After retirement from the Department of Biochemistry, Izzy was appointed as the head of a newly established Columbia Genome Center where his efforts were successful, though not on the same scale as his achievements in shaping the Department of Biochemistry. Perhaps the resources were not there, and the Center required immense resources, a situation that the chronically underfunded Columbia University faced in competition with other financially flush universities and biotechnology companies. He continued to be actively involved in research on ion-motive ATPases, successfully purifying a zinc-dependent P-type ATPase. When he retired, he maintained an office in the Center for Computational Biology and Bioinformatics, where he planned to identify motifs that mediate zinc binding in various transport proteins. Unfortunately, this work was left unfinished at his death.
Izzy was a gregarious and generous mentor and confidant.
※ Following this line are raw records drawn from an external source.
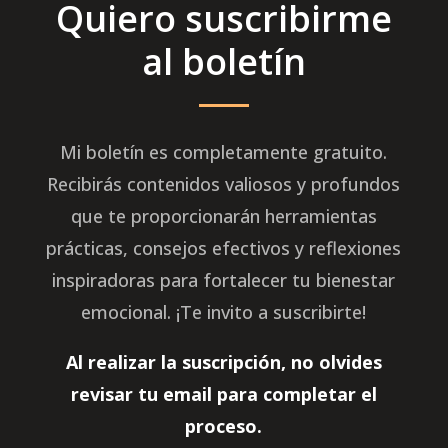
Quiero suscribirme
al boletín
Mi boletín es completamente gratuito.
Recibirás contenidos valiosos y profundos
que te proporcionarán herramientas
prácticas, consejos efectivos y reflexiones
inspiradoras para fortalecer tu bienestar
emocional. ¡Te invito a suscribirte!
Al realizar la suscripción, no olvides
revisar tu email para completar el
proceso.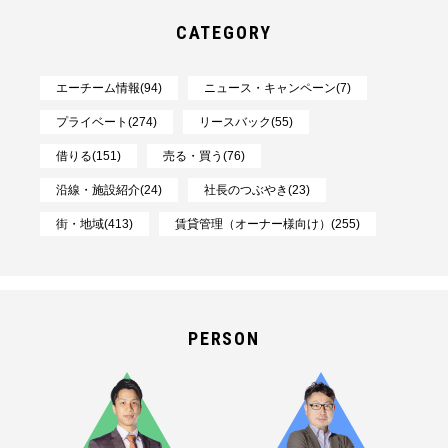
CATEGORY
エーチーム情報(94)
ニュース・キャンペーン(7)
プライベート(274)
リースバック(55)
借りる(151)
売る・買う(76)
沿線・施設紹介(24)
社長のつぶやき(23)
街・地域(413)
賃貸管理（オーナー様向け）(255)
PERSON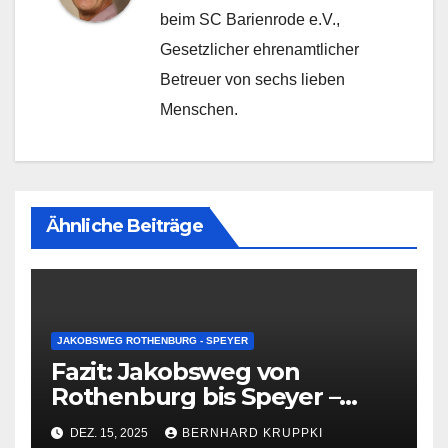
beim SC Barienrode e.V.,
Gesetzlicher ehrenamtlicher
Betreuer von sechs lieben
Menschen.
Ähnliche Beiträge
JAKOBSWEG ROTHENBURG - SPEYER
Fazit: Jakobsweg von
Rothenburg bis Speyer –
202,67 Kilometer, die bleiben
DEZ. 15, 2025
BERNHARD KRUPPKI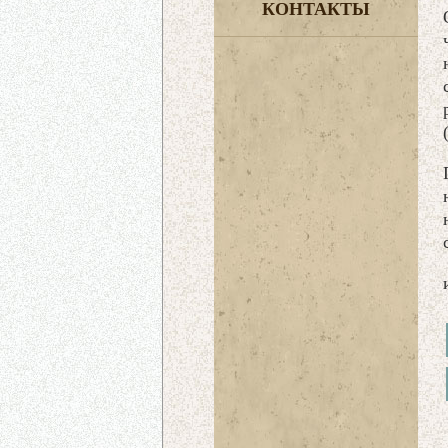
КОНТАКТЫ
Conversations with him showed the breadth of his knowledge of biomedical research, perhaps a consequence of his diverse background in classical fields such as medicine and physiology and his leadership roles in building departments of modern biomedical research. This background and his personal attributes allowed him to have a wide network of friends who shared one or another aspect of his protean interests. It was a delight to talk to him about a subject and to see him immediately identify the one expert in the area, then pick up the phone and immediately get informed answers to what appeared to be an arcane problem. His influence on a generation of students and post-doctoral fellows is guaranteed to keep his memory alive; many of his students are senior members of a variety of medical schools all over the world. In this role, he was a nurturing mentor and a kind person who welcomed differences of opinion and guided the careers of his trainees long after they left his laboratory. Edelman’s personal influence on his colleagues looms large, and his role in building centers of research excellence at both UCSF and Columbia University assures that his impact will be felt for a long time to come.